DATA:
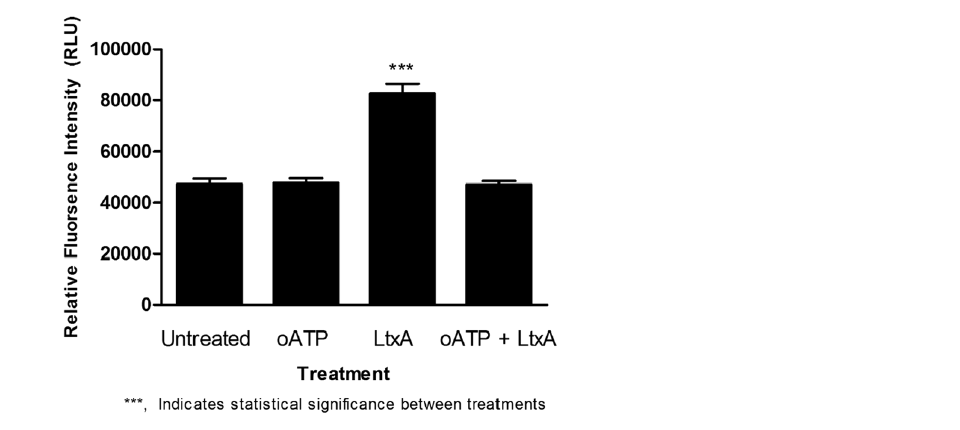
death pathway was not affected in Panx1 K/O cells (Fig. 6, STS control). To corroborate the LtxA resistance data generated through the Annexin V assay, caspase activation assays were also performed. As shown in Fig. 7, K/O of Panx1 reduced LtxA mediated caspase activation (-3/-7, -8, and -9) to control levels while having no effect on the activation of caspases via staurosporin. Further, the cleavage of PARP following treatment with LtxA was also reduced in Panx1 K/O cells (Fig. 8). With the significant reductions in LtxA mediated cell death following Panx1 K/O, we examined whether Fas or LFA-1 surface expression was affected, as these two receptors are known to be critical for LtxA induced cell death of Jurkat cells 19,31 . Through flow cytometry, it was determined that there was no decrease in LFA-1 or Fas surface expression as the result of our CRISPR/Cas9 mediated K/O of Panx1 (data not shown). This indicates that there is a close connection between Panx1, ATP, PARP cleavage, and caspase activation in relation to LtxA induced cell death of Jurkat cells. It is known that the activation of P2X 7 R may lead to cytotoxicity and act in a way to upregulate cell death in response to pathological insults 32 . During pro-inflammatory responses and tissue injury, release of ATP into the extracellular environment has shown to activate P2X 7 Rs, resulting in apoptotic and necrotic forms of cell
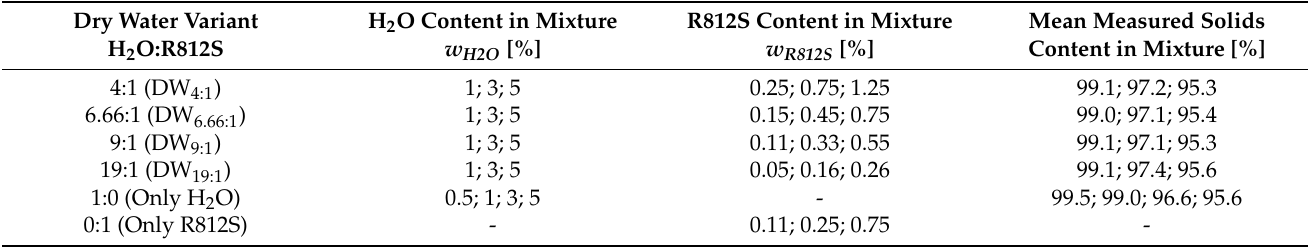
Table 2. Mixing Quantities by Weight Percentage of Aggregate Sand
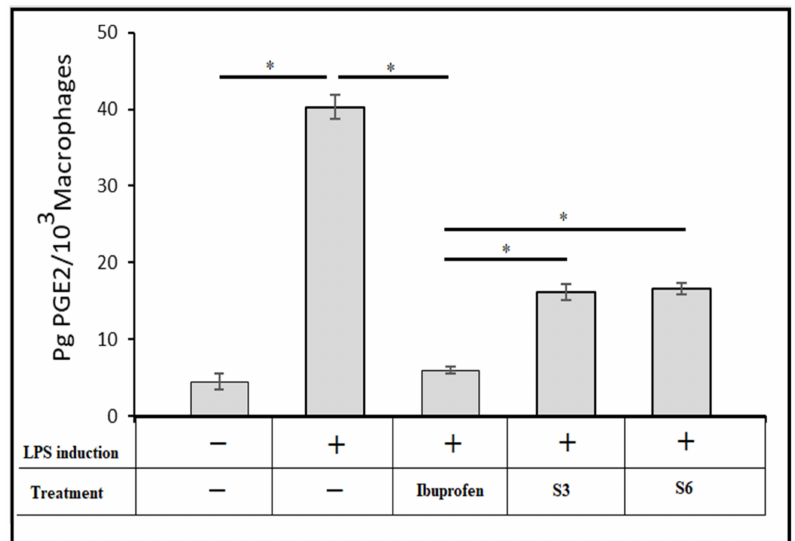
Figure 9. The effect of optimised IBU nanoconjugate hydrogels S3 and S6 on the production of prostaglandin E2 in RAW264.7 cells induced by LPS, where + indicates LPS induction was used to treat the cells,—indicates LPS was not used to treat the cells, and * indicates a p -value <0.05 for one-way ANOVA with Tukey’s post hoc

DIRECTIONS: Which of the lines above hold the word "induced"? Copy each one.

RESULT OF THIS EXERCISE:
death pathway was not affected in Panx1 K/O cells (Fig. 6, STS control). To corroborate the LtxA resistance data generated through the Annexin V assay, caspase activation assays were also performed. As shown in Fig. 7, K/O of Panx1 reduced LtxA mediated caspase activation (-3/-7, -8, and -9) to control levels while having no effect on the activation of caspases via staurosporin. Further, the cleavage of PARP following treatment with LtxA was also reduced in Panx1 K/O cells (Fig. 8). With the significant reductions in LtxA mediated cell death following Panx1 K/O, we examined whether Fas or LFA-1 surface expression was affected, as these two receptors are known to be critical for LtxA induced cell death of Jurkat cells 19,31 . Through flow cytometry, it was determined that there was no decrease in LFA-1 or Fas surface expression as the result of our CRISPR/Cas9 mediated K/O of Panx1 (data not shown). This indicates that there is a close connection between Panx1, ATP, PARP cleavage, and caspase activation in relation to LtxA induced cell death of Jurkat cells. It is known that the activation of P2X 7 R may lead to cytotoxicity and act in a way to upregulate cell death in response to pathological insults 32 . During pro-inflammatory responses and tissue injury, release of ATP into the extracellular environment has shown to activate P2X 7 Rs, resulting in apoptotic and necrotic forms of cell
Figure 9. The effect of optimised IBU nanoconjugate hydrogels S3 and S6 on the production of prostaglandin E2 in RAW264.7 cells induced by LPS, where + indicates LPS induction was used to treat the cells,—indicates LPS was not used to treat the cells, and * indicates a p -value <0.05 for one-way ANOVA with Tukey’s post hoc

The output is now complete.